Isolating intolerances to certain foods is vital to success. A food intolerance is the negative reactions of the body to a certain food source. It occurs because the body has difficulty in handling the food for a variety of reasons. Any food can become intolerant to your body, but it is usually the most commonly eaten foods that develop into intolerances, especially those with certain properties, making them more difficult to handle. Some very common food intolerances include pasteurized dairy, wheat (gluten) and oats. Any health attempt will be totally undermined if you are eating foods to which you are intolerant.

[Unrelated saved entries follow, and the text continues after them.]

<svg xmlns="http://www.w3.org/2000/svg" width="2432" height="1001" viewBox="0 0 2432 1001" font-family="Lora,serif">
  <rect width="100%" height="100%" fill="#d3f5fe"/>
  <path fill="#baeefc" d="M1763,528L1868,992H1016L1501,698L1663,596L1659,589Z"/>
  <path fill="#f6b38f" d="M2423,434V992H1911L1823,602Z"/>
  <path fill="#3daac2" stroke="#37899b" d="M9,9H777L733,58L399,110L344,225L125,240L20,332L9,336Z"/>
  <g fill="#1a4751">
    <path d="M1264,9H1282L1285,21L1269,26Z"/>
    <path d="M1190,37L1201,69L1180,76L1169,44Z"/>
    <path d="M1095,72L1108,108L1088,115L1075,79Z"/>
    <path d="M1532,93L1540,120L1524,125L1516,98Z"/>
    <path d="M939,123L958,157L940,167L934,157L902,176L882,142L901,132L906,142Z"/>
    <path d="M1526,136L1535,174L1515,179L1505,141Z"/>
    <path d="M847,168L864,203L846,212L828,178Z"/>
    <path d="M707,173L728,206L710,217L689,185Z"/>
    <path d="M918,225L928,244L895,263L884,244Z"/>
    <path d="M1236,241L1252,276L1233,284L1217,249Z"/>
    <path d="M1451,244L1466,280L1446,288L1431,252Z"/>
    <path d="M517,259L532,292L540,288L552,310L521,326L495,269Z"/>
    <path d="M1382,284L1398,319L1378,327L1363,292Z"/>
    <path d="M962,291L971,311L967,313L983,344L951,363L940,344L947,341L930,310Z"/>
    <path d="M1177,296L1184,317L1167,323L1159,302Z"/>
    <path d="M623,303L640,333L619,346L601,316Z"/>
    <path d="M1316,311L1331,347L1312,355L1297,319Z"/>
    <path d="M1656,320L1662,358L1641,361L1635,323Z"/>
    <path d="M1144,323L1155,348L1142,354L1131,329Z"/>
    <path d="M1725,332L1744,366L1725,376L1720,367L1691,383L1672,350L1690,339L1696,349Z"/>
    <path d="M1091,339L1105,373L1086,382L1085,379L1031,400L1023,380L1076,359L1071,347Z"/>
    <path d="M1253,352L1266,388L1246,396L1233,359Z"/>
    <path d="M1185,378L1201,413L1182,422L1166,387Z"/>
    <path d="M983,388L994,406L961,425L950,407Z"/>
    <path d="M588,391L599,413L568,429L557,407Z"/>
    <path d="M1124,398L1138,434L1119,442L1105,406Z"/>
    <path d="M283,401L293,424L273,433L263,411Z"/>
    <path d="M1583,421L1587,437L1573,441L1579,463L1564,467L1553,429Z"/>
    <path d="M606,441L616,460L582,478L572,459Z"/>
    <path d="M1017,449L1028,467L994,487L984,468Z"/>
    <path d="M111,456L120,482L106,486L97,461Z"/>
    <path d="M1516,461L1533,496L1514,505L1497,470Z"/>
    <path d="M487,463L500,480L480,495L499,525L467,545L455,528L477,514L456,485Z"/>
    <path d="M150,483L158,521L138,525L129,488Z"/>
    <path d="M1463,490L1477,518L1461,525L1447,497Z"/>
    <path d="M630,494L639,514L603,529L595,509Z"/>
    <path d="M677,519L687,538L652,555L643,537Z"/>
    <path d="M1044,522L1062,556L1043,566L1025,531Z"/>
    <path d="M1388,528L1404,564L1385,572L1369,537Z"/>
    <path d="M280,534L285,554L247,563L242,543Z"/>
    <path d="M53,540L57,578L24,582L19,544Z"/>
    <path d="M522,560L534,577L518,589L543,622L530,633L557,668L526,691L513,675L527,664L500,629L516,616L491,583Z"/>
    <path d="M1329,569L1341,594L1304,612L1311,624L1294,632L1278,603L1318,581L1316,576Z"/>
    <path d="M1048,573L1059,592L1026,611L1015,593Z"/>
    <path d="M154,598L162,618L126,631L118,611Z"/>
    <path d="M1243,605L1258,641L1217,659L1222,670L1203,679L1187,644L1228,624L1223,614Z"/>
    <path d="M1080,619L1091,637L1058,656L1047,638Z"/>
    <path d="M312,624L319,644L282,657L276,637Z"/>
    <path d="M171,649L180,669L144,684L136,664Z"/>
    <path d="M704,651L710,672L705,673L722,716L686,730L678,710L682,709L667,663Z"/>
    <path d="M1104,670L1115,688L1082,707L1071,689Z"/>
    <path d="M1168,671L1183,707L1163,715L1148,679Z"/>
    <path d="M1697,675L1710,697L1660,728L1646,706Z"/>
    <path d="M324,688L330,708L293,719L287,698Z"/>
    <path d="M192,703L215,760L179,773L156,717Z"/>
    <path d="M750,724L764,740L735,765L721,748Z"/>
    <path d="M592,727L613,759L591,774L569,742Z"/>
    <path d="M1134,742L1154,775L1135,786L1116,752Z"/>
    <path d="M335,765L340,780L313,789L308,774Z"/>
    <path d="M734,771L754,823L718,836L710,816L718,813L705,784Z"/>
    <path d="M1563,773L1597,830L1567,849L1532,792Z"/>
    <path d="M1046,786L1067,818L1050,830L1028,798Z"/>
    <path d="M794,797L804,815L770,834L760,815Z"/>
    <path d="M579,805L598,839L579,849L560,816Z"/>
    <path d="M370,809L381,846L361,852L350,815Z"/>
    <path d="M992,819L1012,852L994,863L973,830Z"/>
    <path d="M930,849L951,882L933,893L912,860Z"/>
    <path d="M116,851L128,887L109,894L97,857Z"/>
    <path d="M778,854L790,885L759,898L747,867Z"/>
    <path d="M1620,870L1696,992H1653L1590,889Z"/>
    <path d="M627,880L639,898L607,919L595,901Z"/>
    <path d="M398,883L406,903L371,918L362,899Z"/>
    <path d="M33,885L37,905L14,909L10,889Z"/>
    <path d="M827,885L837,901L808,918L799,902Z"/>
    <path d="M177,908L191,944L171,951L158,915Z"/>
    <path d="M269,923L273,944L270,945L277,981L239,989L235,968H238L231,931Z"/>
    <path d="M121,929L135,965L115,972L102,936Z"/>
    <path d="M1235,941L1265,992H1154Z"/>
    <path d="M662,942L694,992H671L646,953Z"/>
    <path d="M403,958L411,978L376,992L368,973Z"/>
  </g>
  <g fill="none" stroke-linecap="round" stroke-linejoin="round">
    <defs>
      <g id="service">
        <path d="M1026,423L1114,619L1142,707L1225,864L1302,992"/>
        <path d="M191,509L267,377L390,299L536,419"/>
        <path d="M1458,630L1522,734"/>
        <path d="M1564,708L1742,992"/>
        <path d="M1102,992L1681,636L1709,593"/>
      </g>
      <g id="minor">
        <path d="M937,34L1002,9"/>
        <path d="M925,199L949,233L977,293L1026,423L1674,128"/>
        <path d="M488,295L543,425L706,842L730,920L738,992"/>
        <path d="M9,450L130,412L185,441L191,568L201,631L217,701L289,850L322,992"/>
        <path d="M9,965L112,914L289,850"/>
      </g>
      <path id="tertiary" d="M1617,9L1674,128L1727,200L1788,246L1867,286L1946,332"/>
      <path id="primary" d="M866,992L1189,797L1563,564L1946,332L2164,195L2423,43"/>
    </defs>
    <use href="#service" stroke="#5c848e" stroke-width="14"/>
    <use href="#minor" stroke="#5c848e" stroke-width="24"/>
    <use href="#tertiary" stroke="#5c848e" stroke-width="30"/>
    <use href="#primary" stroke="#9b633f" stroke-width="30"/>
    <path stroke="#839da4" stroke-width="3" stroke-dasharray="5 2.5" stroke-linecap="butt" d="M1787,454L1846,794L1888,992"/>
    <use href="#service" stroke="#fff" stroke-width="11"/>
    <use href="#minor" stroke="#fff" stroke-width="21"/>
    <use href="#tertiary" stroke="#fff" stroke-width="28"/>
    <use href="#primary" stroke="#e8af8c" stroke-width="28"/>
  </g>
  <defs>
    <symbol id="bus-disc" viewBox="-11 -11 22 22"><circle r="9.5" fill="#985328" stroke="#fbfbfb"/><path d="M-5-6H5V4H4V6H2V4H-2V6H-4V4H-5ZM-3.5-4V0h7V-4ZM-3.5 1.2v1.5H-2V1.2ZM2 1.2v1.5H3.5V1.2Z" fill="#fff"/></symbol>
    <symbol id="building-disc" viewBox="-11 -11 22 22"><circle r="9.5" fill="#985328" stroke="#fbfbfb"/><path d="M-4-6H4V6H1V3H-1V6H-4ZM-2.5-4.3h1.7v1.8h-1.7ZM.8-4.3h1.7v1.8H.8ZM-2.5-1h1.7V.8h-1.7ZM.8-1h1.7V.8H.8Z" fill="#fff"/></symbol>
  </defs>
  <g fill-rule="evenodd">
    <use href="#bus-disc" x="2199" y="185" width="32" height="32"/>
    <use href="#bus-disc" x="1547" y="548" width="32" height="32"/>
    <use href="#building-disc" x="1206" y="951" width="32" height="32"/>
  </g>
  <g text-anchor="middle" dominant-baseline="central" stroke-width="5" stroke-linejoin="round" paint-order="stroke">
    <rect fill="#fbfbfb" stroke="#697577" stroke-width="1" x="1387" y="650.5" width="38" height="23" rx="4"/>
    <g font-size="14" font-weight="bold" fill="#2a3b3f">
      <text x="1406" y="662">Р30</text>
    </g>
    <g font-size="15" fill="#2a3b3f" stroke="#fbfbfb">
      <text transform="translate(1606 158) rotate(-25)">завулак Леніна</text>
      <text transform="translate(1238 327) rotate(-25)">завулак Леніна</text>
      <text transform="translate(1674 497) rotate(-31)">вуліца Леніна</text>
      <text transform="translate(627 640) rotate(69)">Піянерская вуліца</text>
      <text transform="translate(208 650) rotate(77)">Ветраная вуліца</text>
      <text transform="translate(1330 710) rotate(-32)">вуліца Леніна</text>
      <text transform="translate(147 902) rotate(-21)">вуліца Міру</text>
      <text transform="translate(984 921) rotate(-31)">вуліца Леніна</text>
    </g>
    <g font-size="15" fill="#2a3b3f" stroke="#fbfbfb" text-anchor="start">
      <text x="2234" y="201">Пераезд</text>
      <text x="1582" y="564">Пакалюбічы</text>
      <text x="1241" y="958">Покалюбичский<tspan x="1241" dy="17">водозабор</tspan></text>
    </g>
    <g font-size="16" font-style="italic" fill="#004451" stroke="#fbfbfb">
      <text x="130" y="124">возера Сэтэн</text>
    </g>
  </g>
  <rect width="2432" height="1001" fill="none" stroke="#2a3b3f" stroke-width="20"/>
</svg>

To lose weight, it is essential you allow your endocrine glands to be at their optimal health. This fundamental system looks at which one gland is more active in comparison to others. These glands (adrenal, thyroid, pituitary and ovaries) will influence the pattern in which you store your body fat. Look at your clients. Do they store most of their fat below the waist? On their stomachs? All over their bodies? These are clues about the internal body chemistry of the endocrine glands. It is believed over reliance on the specific foods that excite your dominant gland can play a major role in fat storage. To lose fat, we therefore restrict the specific foods that stimulate your dominant gland, allowing balance to be restored to this system.

Blood type influences are dependent on the blood type interactions with specific proteins called lectins. In certain individuals, this can cause food intolerances, immune responses and agglutination of the blood, leading to many negative health complaints. Therefore, the blood type recommendations refer to which foods to avoid within the nutrition plan.

Other Issues

Food quality and preparation technique are a foundation of any metabolic typing regime. Eating inferior food products can completely undermine the effect of that food on your metabolic type. In addition to this, metabolic typing looks at the issues of supplements and tailors a few specific supplements to increase metabolism, restore and maintain digestive function and make up for the short fall of current nutrition practices.

In summary, metabolic typing allows you to discover exactly what foods to eat, how much of them to eat and what foods to avoid. It covers all aspects of nutrition and supplements. It is rapidly growing because it is the most sophisticated and accurate system of finding out your individual needs. Its rise in popularity is because it gets amazing results with all types of clients.

References:

  1. Abravanel. The Body Typing Diet. Bantam.
  2. Chek, Paul. How to Eat, Move and Be Healthy!
  3. Fallon, Sally. Nourishing Traditions. ProMotion Publishing, 1995.
  4. Power, Laura. Dietary Lectins: Food Intolerances and Blood Type.
  5. Price, Weston A. Nutrition and Physical Degeneration. Price-Pottenger Foundation.
  6. Wolcott, William and Fahey, Trish. The Metabolic Typing Diet. Doubleday.
  7. Williams, Roger. Biochemical Individuality. Keats.
  8. Watson, George. Nutrition and Your Mind. Bantam.